Preferably, the dimension of the vector Yt in step 3.4 is the sum of the number of residents a and the number of activities b.
The invention has the beneficial effects that: the invention uses an end-to-end method, and avoids the process that the traditional machine learning method needs to manually make characteristics and distinguish a training set test set. The invention uses a time attention mechanism to enable the network to pay more attention to the key frame which contributes most to behavior recognition, and can effectively solve the problem of giving equal importance to time sequence data when the deep neural network automatically extracts the characteristics. The invention uses the improved Transformer structure model, and the tasks only need to be classified, so that the decoder structure in the original model is deleted, and the accuracy of user and activity identification is improved by a more simplified framework. The invention can realize the identification of a plurality of users and simultaneously output the corresponding activity of each user.
Drawings
FIG. 1 is a schematic overall flow diagram of an embodiment of the present invention;
FIG. 2 is a schematic diagram of sliding window sampling according to an embodiment of the present invention;
FIG. 3 is a schematic view of a model of an attention mechanism according to an embodiment of the present invention;
fig. 4 is a schematic structural diagram of an Encoder of the Encoder in the embodiment of the present invention.
Detailed Description
The invention is further described below with reference to the accompanying drawings and examples.

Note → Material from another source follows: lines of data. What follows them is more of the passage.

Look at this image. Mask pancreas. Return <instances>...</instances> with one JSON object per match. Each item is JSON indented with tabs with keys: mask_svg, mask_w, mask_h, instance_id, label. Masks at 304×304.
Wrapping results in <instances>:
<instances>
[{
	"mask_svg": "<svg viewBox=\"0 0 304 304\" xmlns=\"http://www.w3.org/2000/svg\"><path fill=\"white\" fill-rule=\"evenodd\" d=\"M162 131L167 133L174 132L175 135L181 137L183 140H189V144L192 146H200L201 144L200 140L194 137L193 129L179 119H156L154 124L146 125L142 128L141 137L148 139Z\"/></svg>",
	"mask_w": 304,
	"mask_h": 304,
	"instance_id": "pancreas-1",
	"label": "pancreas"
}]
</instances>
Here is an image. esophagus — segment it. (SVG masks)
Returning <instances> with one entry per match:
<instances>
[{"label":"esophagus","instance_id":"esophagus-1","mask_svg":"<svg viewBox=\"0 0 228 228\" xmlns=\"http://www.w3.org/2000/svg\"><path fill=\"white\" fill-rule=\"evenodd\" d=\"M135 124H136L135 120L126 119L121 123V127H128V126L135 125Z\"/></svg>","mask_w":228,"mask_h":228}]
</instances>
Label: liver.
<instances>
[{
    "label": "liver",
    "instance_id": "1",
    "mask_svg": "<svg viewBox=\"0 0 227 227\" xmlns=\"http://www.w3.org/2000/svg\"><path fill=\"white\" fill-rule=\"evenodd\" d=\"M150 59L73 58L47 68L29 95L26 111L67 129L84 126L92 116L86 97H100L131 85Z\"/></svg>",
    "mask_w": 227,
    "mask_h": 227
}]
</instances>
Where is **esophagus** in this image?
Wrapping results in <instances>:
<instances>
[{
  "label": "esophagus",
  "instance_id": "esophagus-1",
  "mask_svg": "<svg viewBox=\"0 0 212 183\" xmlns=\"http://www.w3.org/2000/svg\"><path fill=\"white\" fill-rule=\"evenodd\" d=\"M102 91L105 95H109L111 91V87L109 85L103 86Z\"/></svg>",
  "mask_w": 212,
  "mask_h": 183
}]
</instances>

A multi-person behavior identification method based on a Transformer network comprises the following steps:
step 1, collecting an environment sensor data set, taking sensor data based on a time sequence as input, entering a model, and sampling through a sliding window with a fixed size; the specific method of step 1 comprises:
step 1.1, arranging an environmental sensor in a measured space region, and collecting user behavior data;
step 1.2, the collected environmental sensor data is represented by ON or OFF, wherein ON represents that the sensor is triggered, and OFF represents that the sensor is not triggered;
step 1.3, screening original data, removing data with the attribute of OFF, reserving data with the attribute of ON, taking each ON data as an event, and arranging the screened ON data according to a time sequence to form time sequence data;
step 1.4, segmenting the time sequence data obtained in the step 1.3 to obtain a data slice sample; the specific method comprises the following steps: arranging the screened data with ON attributes according to a time sequence to form a group of time sequence data; and acquiring original information on the time sequence data by using a sliding window with a preset fixed size, wherein the acquired result of the sliding window is used as a data slice sample. The predetermined fixed size sliding window size k is an empirical parameter.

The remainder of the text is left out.